Türkiye’nin büyüme oranlarına ilişkin veriler hakkında da bilgi veren Davutoğlu, ekonominin 2016’da toparlanma sürecini artıracağını, 2017’den sonra ise sıçrama şeklinde bir performans göstereceğini düşündüğünü bildirdi. Türkiye ekonomisinin daralması gibi birşeyin söz konusu olmadığına dikkati çeken Davutoğlu, küresel ekonomi ve jeopolitik risklerin göz önünde bulundurulması gerektiğine işaret etti. Seçim vaatlerinin birer birer hayata geçirildiğini ve işdünyası ile temas halinde olunduğunu belirten Davutoğlu, o yükün bir bölümünün üstlenileceğini ve asgari ücrette zaten bir artışın olacağını aradaki farkın 150 liralık bir fark olduğunu söyledi.
ODTÜ’DEKİ MESCİT TARTIŞMALARI
Davutoğlu, ODTÜ’deki mescit tartışmalarına değinerek, "Bu tartışmanın tırmandırılan tartışmaya dönüştürülmemesi lazım. Yakınında bir cami olmayan bir kampüs şeklinde olan bir yer ve herkesin arabasının olmadığı bir yerde mutlaka bir mescit ve ibadethane olması ihtiyacı vardır. Hele Cuma günü Cuma namazı toplu kılınır. Üniversitelerimizde ibadethane olması ne laikliğe ne çağdaşlığa ne de herhangi bir şekilde bir başka öğrenci grubunu rencide eden bir tutumdur. İsteyen kılar, isteyen kılmaz. Kimse kimseyi ibadete zorlamıyor. ODTÜ bizim kalemiz diye tutum içine girilirse, ODTÜ bu ülkenin öğrencilerinin gittiği bir üniversitedir. Bunu gerilim ortamında değerlendirmemek lazım. Bu imkanların sunulması çağdaş bir uygulamadır" şeklinde konuştu.
Kayıtdışı ile mücadele konusunda ayrı bir reform paketi açıklayacakları bilgisini veren Davutoğlu, kayıt dışı hiçbir şeyi bırakmayacaklarını ifade etti. Davutoğlu, kayıt dışılığın bir çeşit ekonomik ahlaksızlık olduğunu söyledi.

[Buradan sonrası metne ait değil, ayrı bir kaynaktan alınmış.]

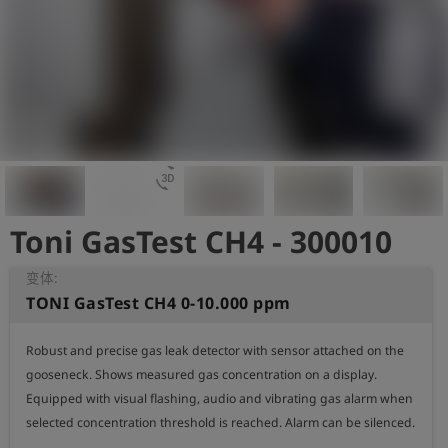
史
简
体
中
文
登
account_circle
录
3d_rotation
Toni GasTest CH4 - 300010
shield
登
记
变体:
TONI GasTest CH4 0-10.000 ppm
Robust and precise gas leak detector with sensor attached on the 
gooseneck. Shows measured gas concentration on a display. 
Equipped with visual flashing, audio and vibrating gas alarm when 
selected concentration threshold is reached. Alarm can be silenced.
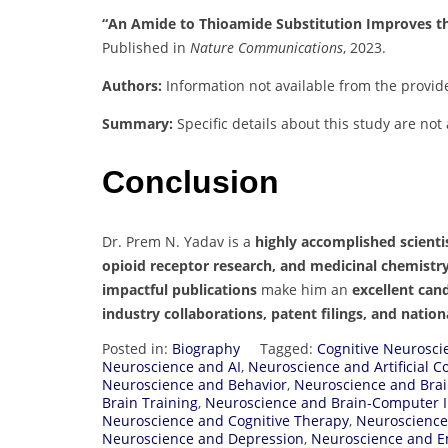
“An Amide to Thioamide Substitution Improves the
Published in
Nature Communications
, 2023.
Authors:
Information not available from the provid
Summary:
Specific details about this study are not
Conclusion
Dr. Prem N. Yadav is a
highly accomplished scienti
opioid receptor research, and medicinal chemistr
impactful publications
make him an
excellent can
industry collaborations, patent filings, and natio
Posted in:
Biography
Tagged:
Cognitive Neurosci
Neuroscience and AI
,
Neuroscience and Artificial 
Neuroscience and Behavior
,
Neuroscience and Brai
Brain Training
,
Neuroscience and Brain-Computer I
Neuroscience and Cognitive Therapy
,
Neuroscience
Neuroscience and Depression
,
Neuroscience and E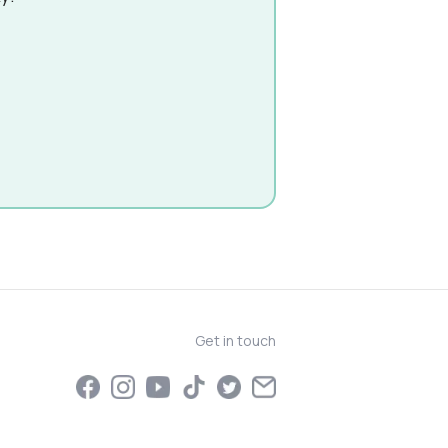
Get in touch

DAVUTOĞLU, YENİ YIL MESAJINI VERDİ
Konuşmasının sonunda ise yeni yıl mesajı veren Başbakan Davutoğlu, "2015 yılını taçlandıran şey nedir?’ diye sormuş olsaydınız derdim ki ’Çağdaş demokrasi tarihinde, dünyada çok az gerçekleşen bu başarıya milletimizin imza atması’ derdim. Bu tablonun başarısı kime ait, millete. Bunun içinden yüzde 23 milyonu aşkın oyu almak da bizim başarımız. Milletimize bir kez daha şükranlarımı ifade ediyorum. 2016 yılının en parlak, en barış içinde yaşanan en müreffeh bir yıl olması için gece-gündüz çalışmaya söz veriyoruz. 2016 yılı, geçmiş 2013’ten bu yana karşılıklı anlayışın derinleştiği, empati yapılarak herkesin birbirini doğru anladığı, siyasi nezaket kurallarına uyum gösterildiği bir yıl olmasını temenni ediyorum. Ben, 2016’dan çok ümitliyim. Daha güzel günlerin başlamasına vesile olacak. İnşallah, yeni bir anayasayı, sivil bir anayasayı birlikte yazarız ama o anayasa bitene kadar bilsinler ki gece-gündüz varolan sistemi en iyi şekilde işleterek Türkiye ekonomisini ayağa kaldıracak, sıçrama dönemini gerçekleştirecek, ileride bakıldığında reform dönemi olarak anılacak bir yıl olacak" ifadelerini kullandı.